What fans in 1934 also didn’t do: cheer their sorry teams playing in North Philly.
I mean, the Phillies always sucked. No shocker there. Philly guys my age in the early 1930s longed for the days of Grover Cleveland Alexander…ok more accurately, barely ANY Philly guys my age in the early 1930s cared much for the Fightins. The Phillies sat seventh in the standings and at the bottom of the league in attendance. Ethan Allen – not the department store, the baseball player – led this team in hits and on-base percentage. Dolph Camili led the team in diggers with just 12. One Phils pitcher salvaged a winning record; the team ERA hovered at 4.76.
Meanwhile in the American League, Philly’s love affair with the Athletics was being tested. A’s fans found themselves watching The Titanic after the great A’s championship run of the late 20s and early 30s. By 1934, Connie Mack was slowly dismantling the team to save money. Sure, the A’s still had the great Jimmie Foxx – he blasted 43 HRs in ’34 – but there was no more Al Simmons, Mickey Cochrane or Lefty Grove. This pitching staff struggled to a 5.01 ERA.
In West Philly, however, Philly big-league baseball had a winner — Great Depression be-damned. The Philadelphia Stars may have played at smallish Passon Field (48th and Spruce) – it only played on Mondays in North Philly’s Shibe Park — but the Stars indeed were the best team in town in 1934. In its first Negro National League season, the Stars won the second half title (the first and second half champs served as pennant winners).

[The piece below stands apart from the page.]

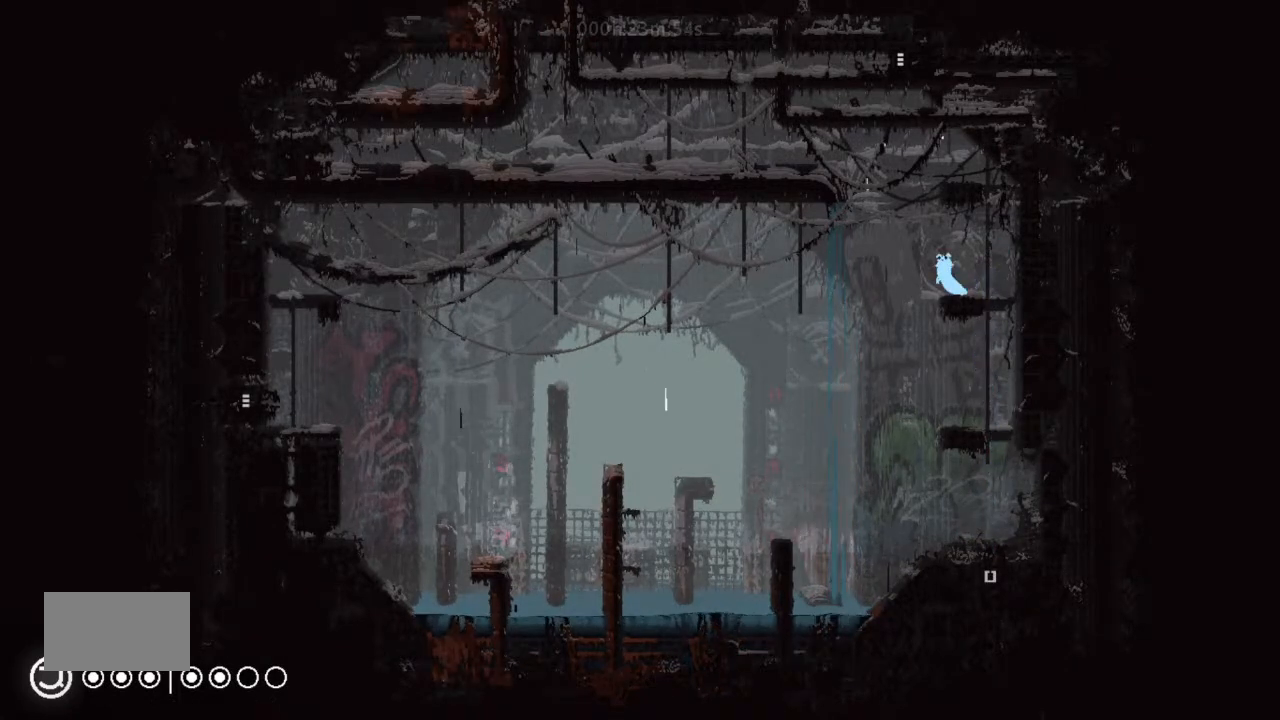
{"keys": ["left"], "events": [[500, "j", "up"]]}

You think the 2012 Phillies team is aged – the Stars’ two biggest stars were in their late 30s. Hall of Famer Biz Mackey (right), a switch-hitting catcher, was a .300-caliber hitter even at age 36. Mackey, who many historians consider at least Mickey Cochrane’s equal, had his best days in Darby, PA playing for the Hilldales of the 1920s. Another Wheez Kid of West Philly was Jud Wilson, whose .347 average and line drive power led the team, despite being 38 years old. On the mound, a hard-throwing, hard-drinking cat from Baltimore MURR-lyn named Stuart “Slim” Jones enjoyed one of the most impactful career years in Philly baseball history (read Slim’s ultimately tragic story here). A lefty whose fastball was compared to Lefty Grove’s, the 21-year-old Jones served as Philly’s undisputed ace, winning 20 games and keeping his ERA under 2.00.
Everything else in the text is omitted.